[Stored data]
——

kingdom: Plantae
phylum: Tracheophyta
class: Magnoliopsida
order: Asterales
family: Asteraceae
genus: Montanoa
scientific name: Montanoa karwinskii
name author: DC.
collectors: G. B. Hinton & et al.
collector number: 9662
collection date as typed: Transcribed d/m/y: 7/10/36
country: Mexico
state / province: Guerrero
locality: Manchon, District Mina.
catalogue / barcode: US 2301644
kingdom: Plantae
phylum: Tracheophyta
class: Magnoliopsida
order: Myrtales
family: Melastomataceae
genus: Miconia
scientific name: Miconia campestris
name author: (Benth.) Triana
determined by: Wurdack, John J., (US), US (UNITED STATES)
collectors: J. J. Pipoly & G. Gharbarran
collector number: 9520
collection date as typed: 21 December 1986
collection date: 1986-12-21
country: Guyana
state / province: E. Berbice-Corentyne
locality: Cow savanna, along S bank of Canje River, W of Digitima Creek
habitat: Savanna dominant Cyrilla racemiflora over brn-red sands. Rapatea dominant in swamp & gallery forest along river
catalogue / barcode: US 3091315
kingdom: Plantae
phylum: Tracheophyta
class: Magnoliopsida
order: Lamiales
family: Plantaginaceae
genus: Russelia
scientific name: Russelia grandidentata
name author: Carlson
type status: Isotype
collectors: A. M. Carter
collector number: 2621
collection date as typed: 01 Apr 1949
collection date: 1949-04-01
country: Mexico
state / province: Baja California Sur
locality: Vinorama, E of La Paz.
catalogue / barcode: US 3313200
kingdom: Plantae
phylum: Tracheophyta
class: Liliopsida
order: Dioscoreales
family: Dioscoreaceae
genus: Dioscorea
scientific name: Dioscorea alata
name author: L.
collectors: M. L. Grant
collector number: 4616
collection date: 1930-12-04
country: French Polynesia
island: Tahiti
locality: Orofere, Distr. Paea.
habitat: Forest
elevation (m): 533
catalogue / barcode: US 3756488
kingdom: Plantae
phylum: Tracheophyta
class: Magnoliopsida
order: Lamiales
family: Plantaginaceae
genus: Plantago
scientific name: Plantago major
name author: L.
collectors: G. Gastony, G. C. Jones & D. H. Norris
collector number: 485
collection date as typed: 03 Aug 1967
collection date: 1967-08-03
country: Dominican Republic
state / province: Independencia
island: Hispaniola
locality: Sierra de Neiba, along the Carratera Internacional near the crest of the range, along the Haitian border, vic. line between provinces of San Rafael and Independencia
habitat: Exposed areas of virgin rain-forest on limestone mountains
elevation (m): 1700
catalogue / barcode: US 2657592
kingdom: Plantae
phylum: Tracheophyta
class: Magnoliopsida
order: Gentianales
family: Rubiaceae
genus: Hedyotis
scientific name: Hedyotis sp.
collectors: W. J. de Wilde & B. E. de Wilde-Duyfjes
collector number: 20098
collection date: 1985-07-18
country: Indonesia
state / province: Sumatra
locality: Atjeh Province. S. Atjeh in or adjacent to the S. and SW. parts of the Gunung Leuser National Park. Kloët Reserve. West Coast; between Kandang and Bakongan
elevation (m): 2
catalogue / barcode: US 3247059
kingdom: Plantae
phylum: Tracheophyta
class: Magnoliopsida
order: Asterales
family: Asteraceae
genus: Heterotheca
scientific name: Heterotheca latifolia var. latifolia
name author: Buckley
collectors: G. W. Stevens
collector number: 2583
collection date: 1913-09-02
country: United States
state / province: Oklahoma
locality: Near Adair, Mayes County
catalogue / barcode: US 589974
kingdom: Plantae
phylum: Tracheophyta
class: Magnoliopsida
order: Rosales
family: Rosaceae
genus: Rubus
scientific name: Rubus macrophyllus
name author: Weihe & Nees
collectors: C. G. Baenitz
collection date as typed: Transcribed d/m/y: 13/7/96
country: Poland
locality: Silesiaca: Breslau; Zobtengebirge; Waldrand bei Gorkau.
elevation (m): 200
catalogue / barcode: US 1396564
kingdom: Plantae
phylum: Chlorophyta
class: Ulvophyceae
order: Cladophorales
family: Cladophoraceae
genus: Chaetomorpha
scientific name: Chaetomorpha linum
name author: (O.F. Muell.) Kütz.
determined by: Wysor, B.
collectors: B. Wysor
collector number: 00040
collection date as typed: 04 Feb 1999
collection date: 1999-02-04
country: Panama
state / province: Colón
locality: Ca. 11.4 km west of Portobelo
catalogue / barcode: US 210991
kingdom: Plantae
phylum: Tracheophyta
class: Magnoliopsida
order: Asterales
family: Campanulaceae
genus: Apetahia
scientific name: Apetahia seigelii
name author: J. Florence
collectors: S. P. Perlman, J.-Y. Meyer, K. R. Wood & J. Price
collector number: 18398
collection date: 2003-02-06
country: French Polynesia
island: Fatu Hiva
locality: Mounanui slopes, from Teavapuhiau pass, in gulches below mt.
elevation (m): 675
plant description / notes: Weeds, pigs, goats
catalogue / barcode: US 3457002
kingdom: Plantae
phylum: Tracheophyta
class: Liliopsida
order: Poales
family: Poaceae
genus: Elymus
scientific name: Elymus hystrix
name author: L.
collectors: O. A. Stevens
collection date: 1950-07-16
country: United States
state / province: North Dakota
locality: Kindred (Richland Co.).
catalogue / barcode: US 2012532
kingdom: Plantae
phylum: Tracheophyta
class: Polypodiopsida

——

**AIM:**
Rewrite the material as a two-column CSV with the headers field and value, starting at the line that contains "collectors: G. Gastony, G." and ending at the line that contains "country: Poland". Include only those lines, one row per line, with each entry in its own quoted field and any line breaks replaced by spaces.

**OUTPUT:**
field,value
"collectors:","G. Gastony, G. C. Jones & D. H. Norris"
"collector number:","485"
"collection date as typed:","03 Aug 1967"
"collection date:","1967-08-03"
"country:","Dominican Republic"
"state / province:","Independencia"
"island:","Hispaniola"
"locality:","Sierra de Neiba, along the Carratera Internacional near the crest of the range, along the Haitian border, vic. line between provinces of San Rafael and Independencia"
"habitat:","Exposed areas of virgin rain-forest on limestone mountains"
"elevation (m):","1700"
"catalogue / barcode:","US 2657592"
"kingdom:","Plantae"
"phylum:","Tracheophyta"
"class:","Magnoliopsida"
"order:","Gentianales"
"family:","Rubiaceae"
"genus:","Hedyotis"
"scientific name:","Hedyotis sp."
"collectors:","W. J. de Wilde & B. E. de Wilde-Duyfjes"
"collector number:","20098"
"collection date:","1985-07-18"
"country:","Indonesia"
"state / province:","Sumatra"
"locality:","Atjeh Province. S. Atjeh in or adjacent to the S. and SW. parts of the Gunung Leuser National Park. Kloët Reserve. West Coast; between Kandang and Bakongan"
"elevation (m):","2"
"catalogue / barcode:","US 3247059"
"kingdom:","Plantae"
"phylum:","Tracheophyta"
"class:","Magnoliopsida"
"order:","Asterales"
"family:","Asteraceae"
"genus:","Heterotheca"
"scientific name:","Heterotheca latifolia var. latifolia"
"name author:","Buckley"
"collectors:","G. W. Stevens"
"collector number:","2583"
"collection date:","1913-09-02"
"country:","United States"
"state / province:","Oklahoma"
"locality:","Near Adair, Mayes County"
"catalogue / barcode:","US 589974"
"kingdom:","Plantae"
"phylum:","Tracheophyta"
"class:","Magnoliopsida"
"order:","Rosales"
"family:","Rosaceae"
"genus:","Rubus"
"scientific name:","Rubus macrophyllus"
"name author:","Weihe & Nees"
"collectors:","C. G. Baenitz"
"collection date as typed:","Transcribed d/m/y: 13/7/96"
"country:","Poland"